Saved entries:

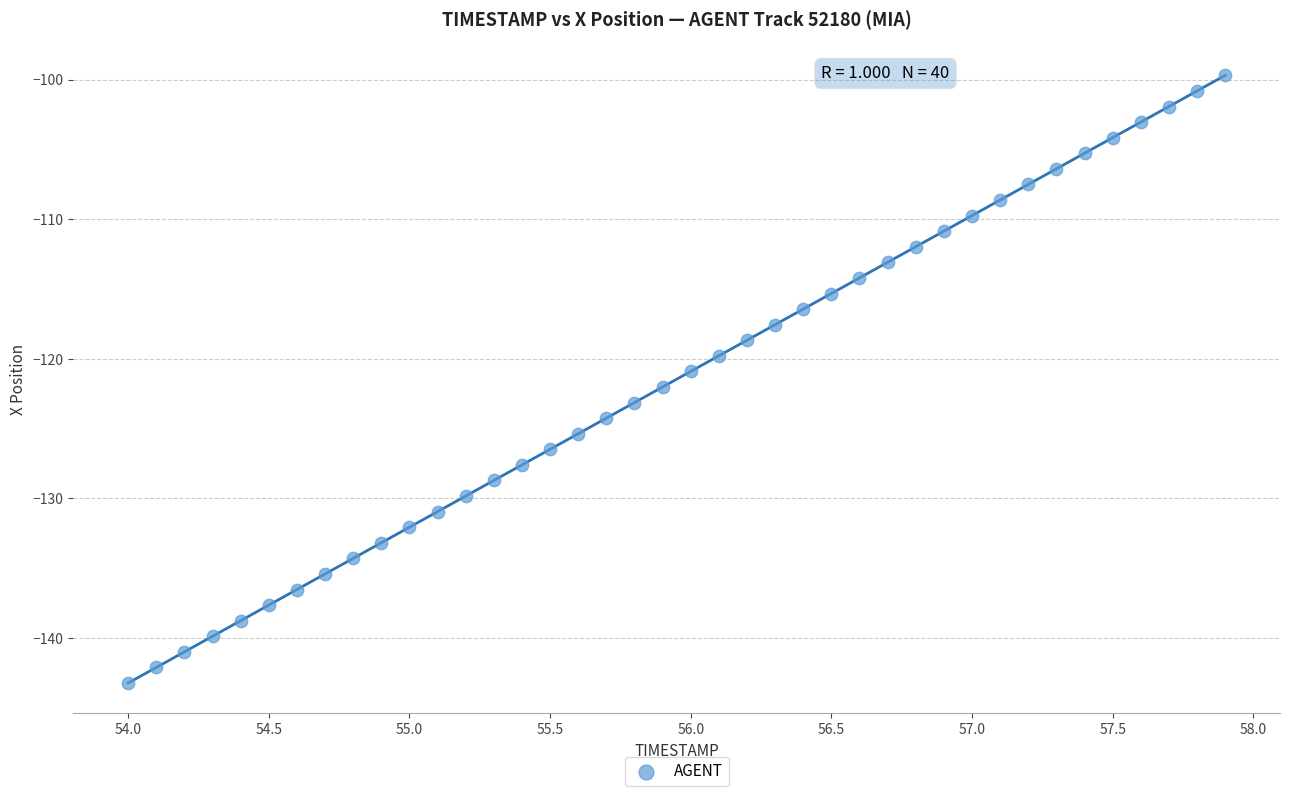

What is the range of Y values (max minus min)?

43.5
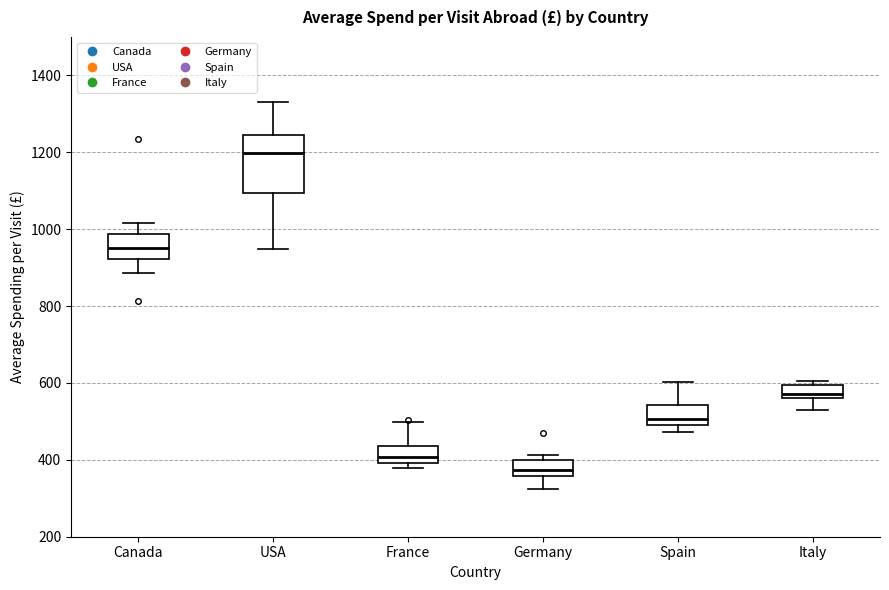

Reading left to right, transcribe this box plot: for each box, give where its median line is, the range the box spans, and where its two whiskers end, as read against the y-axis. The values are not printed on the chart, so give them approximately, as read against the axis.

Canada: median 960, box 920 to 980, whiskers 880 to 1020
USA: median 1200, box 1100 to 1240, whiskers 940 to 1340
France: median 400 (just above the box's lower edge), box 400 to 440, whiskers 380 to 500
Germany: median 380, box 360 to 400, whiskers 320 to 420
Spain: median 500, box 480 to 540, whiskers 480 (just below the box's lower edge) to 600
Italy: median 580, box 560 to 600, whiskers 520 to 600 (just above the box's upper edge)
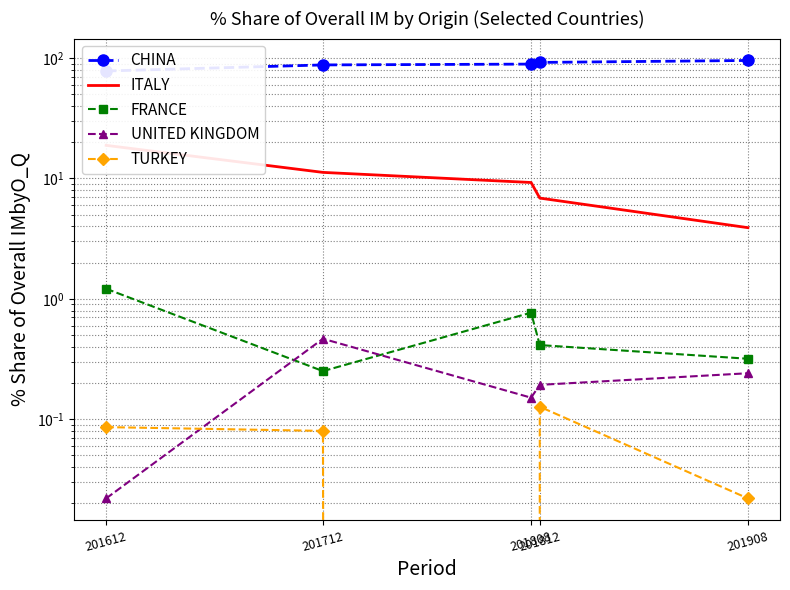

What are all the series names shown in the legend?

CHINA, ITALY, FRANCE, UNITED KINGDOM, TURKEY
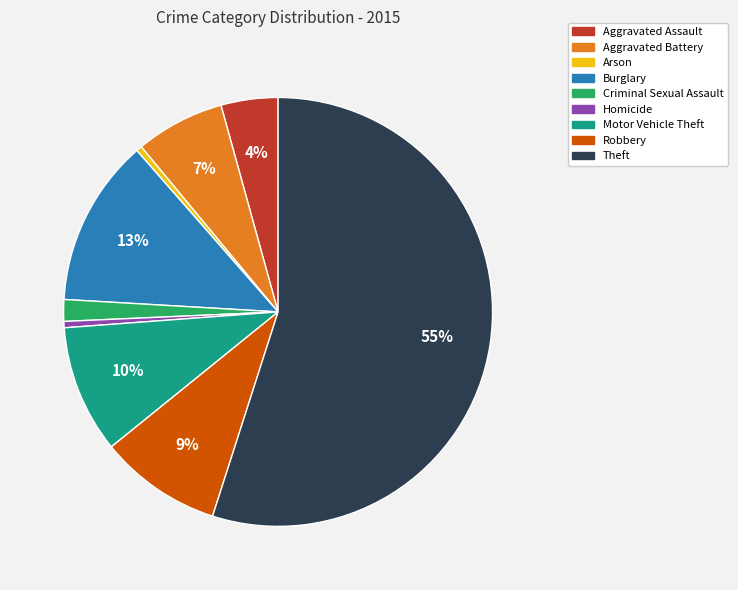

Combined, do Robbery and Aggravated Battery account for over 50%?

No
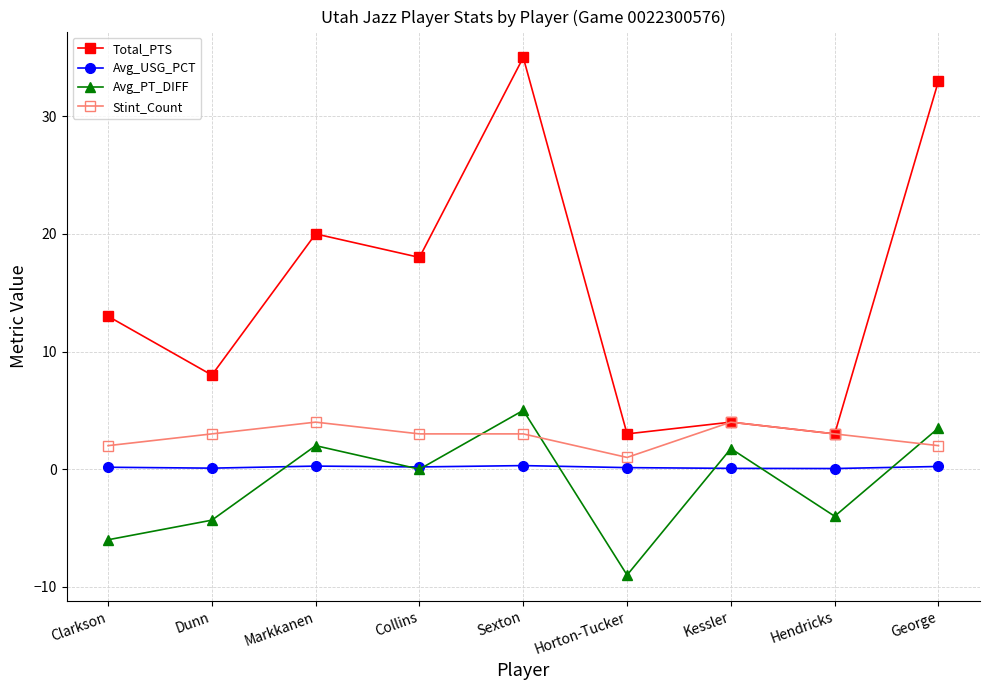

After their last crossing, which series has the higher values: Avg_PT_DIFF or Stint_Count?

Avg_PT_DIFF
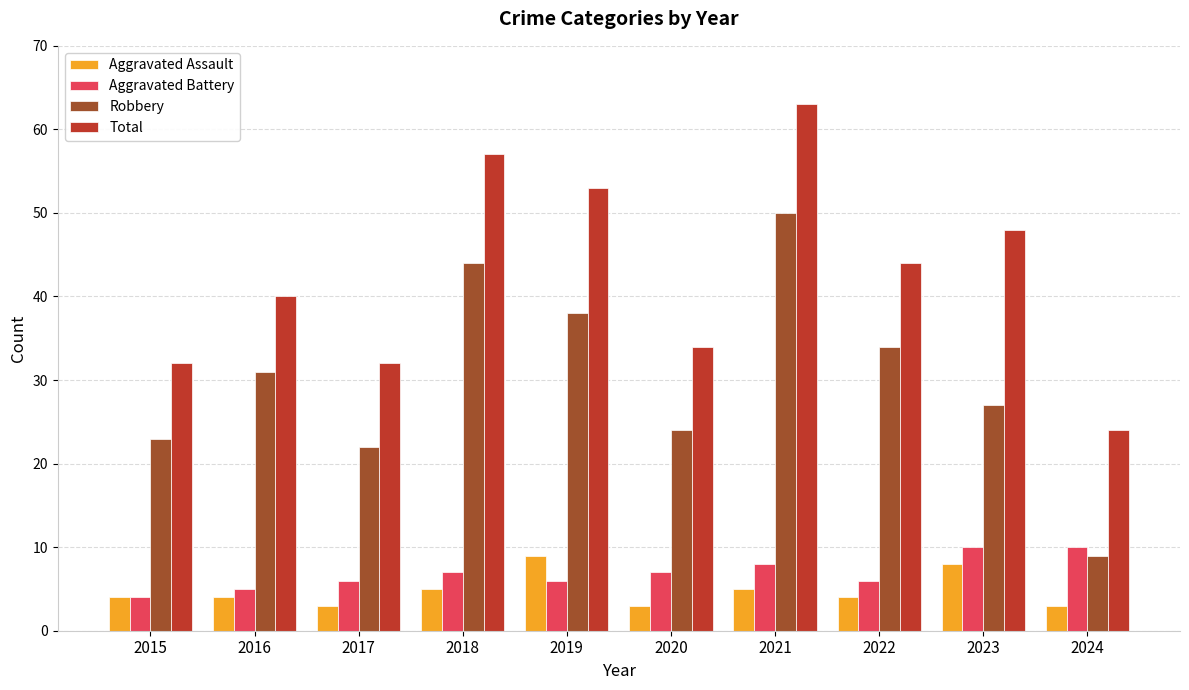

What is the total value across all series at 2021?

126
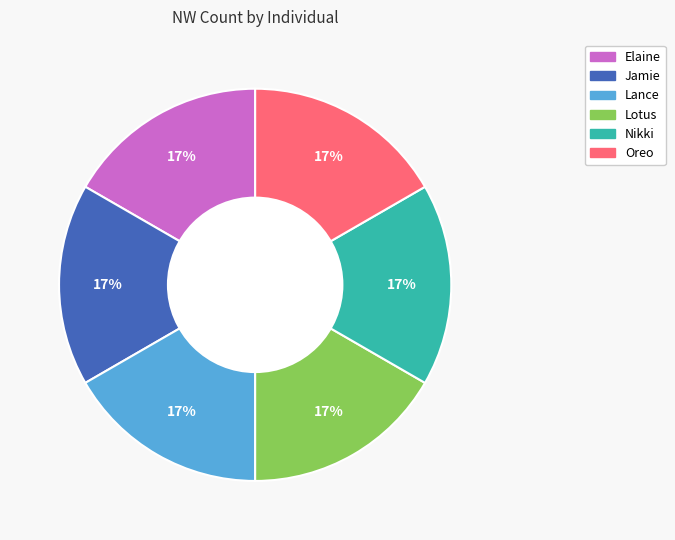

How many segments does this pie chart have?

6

About this exercise ▸
Rewrite all of the material above with "legend" replaced by "key" and everything else unchanged, omitting the pictures.

Completed task ▸
What is the range of Y values (max minus min)?

43.5

Reading left to right, transcribe this box plot: for each box, give where its median line is, the range the box spans, and where its two whiskers end, as read against the y-axis. The values are not printed on the chart, so give them approximately, as read against the axis.

Canada: median 960, box 920 to 980, whiskers 880 to 1020
USA: median 1200, box 1100 to 1240, whiskers 940 to 1340
France: median 400 (just above the box's lower edge), box 400 to 440, whiskers 380 to 500
Germany: median 380, box 360 to 400, whiskers 320 to 420
Spain: median 500, box 480 to 540, whiskers 480 (just below the box's lower edge) to 600
Italy: median 580, box 560 to 600, whiskers 520 to 600 (just above the box's upper edge)

What are all the series names shown in the key?

CHINA, ITALY, FRANCE, UNITED KINGDOM, TURKEY

Combined, do Robbery and Aggravated Battery account for over 50%?

No

After their last crossing, which series has the higher values: Avg_PT_DIFF or Stint_Count?

Avg_PT_DIFF

What is the total value across all series at 2021?

126

How many segments does this pie chart have?

6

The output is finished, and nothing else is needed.